▶ [Source data]
┏━━

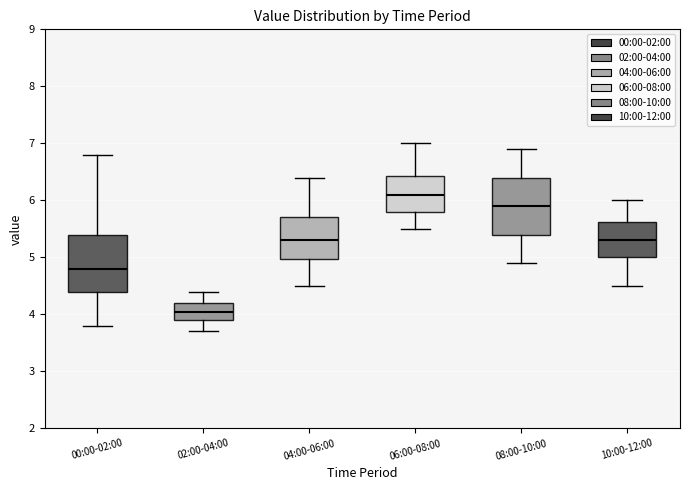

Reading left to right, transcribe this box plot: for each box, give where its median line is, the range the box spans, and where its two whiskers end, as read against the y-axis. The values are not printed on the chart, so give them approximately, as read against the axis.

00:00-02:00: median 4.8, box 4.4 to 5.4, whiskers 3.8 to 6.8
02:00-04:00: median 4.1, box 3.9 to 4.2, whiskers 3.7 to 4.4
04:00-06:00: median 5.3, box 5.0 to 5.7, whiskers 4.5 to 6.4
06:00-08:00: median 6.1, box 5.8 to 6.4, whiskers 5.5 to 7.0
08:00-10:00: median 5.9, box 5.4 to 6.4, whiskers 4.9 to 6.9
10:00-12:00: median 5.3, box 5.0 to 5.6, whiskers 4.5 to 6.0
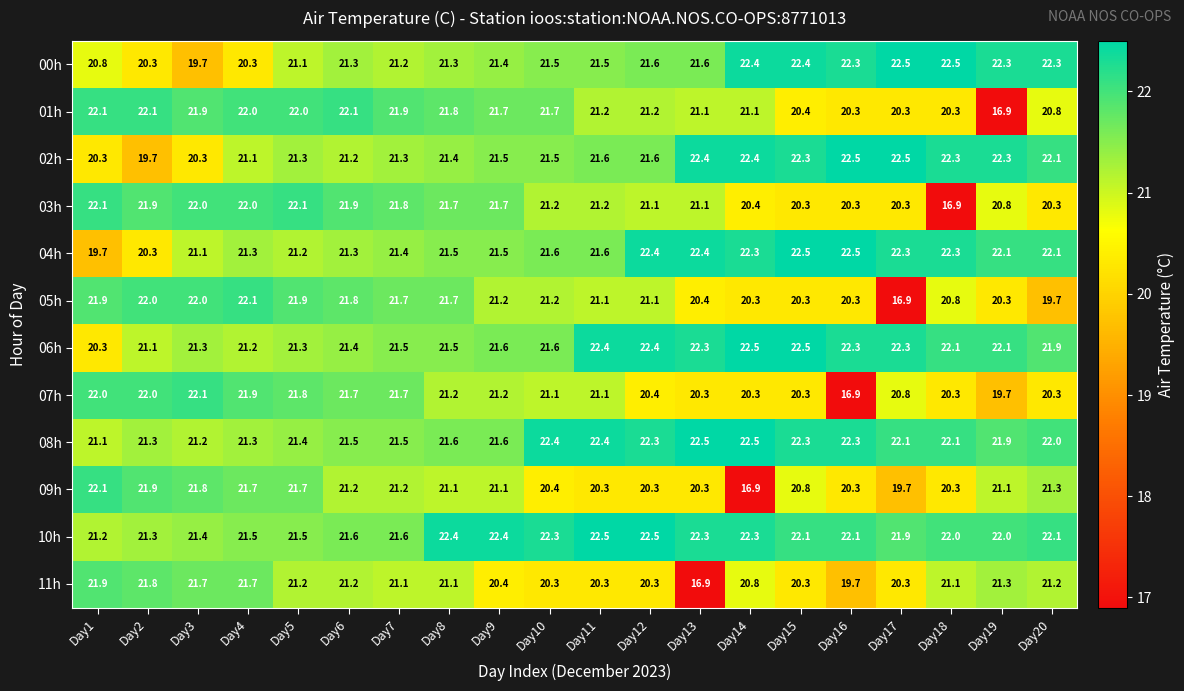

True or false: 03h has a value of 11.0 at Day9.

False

┗━━
┏━━

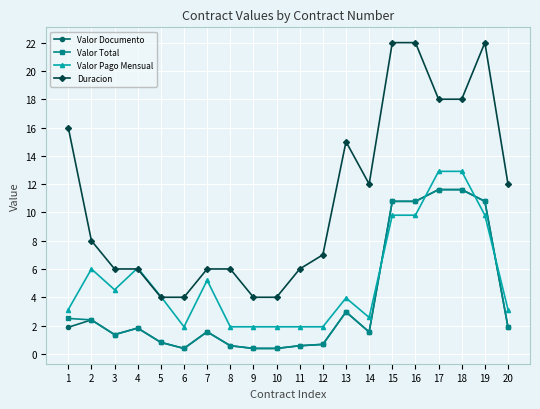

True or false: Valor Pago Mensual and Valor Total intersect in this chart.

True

┗━━
┏━━

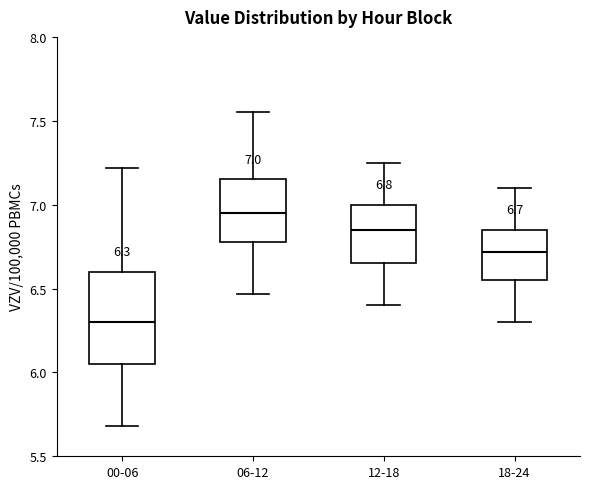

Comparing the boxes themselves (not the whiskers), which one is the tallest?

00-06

┗━━

Copy the listing above word for word, from the line with "Reading left to" to the line with "True or false: 03h", including both of those lines. Leave out the pictures.

▶ [Task solution]
Reading left to right, transcribe this box plot: for each box, give where its median line is, the range the box spans, and where its two whiskers end, as read against the y-axis. The values are not printed on the chart, so give them approximately, as read against the axis.

00:00-02:00: median 4.8, box 4.4 to 5.4, whiskers 3.8 to 6.8
02:00-04:00: median 4.1, box 3.9 to 4.2, whiskers 3.7 to 4.4
04:00-06:00: median 5.3, box 5.0 to 5.7, whiskers 4.5 to 6.4
06:00-08:00: median 6.1, box 5.8 to 6.4, whiskers 5.5 to 7.0
08:00-10:00: median 5.9, box 5.4 to 6.4, whiskers 4.9 to 6.9
10:00-12:00: median 5.3, box 5.0 to 5.6, whiskers 4.5 to 6.0

True or false: 03h has a value of 11.0 at Day9.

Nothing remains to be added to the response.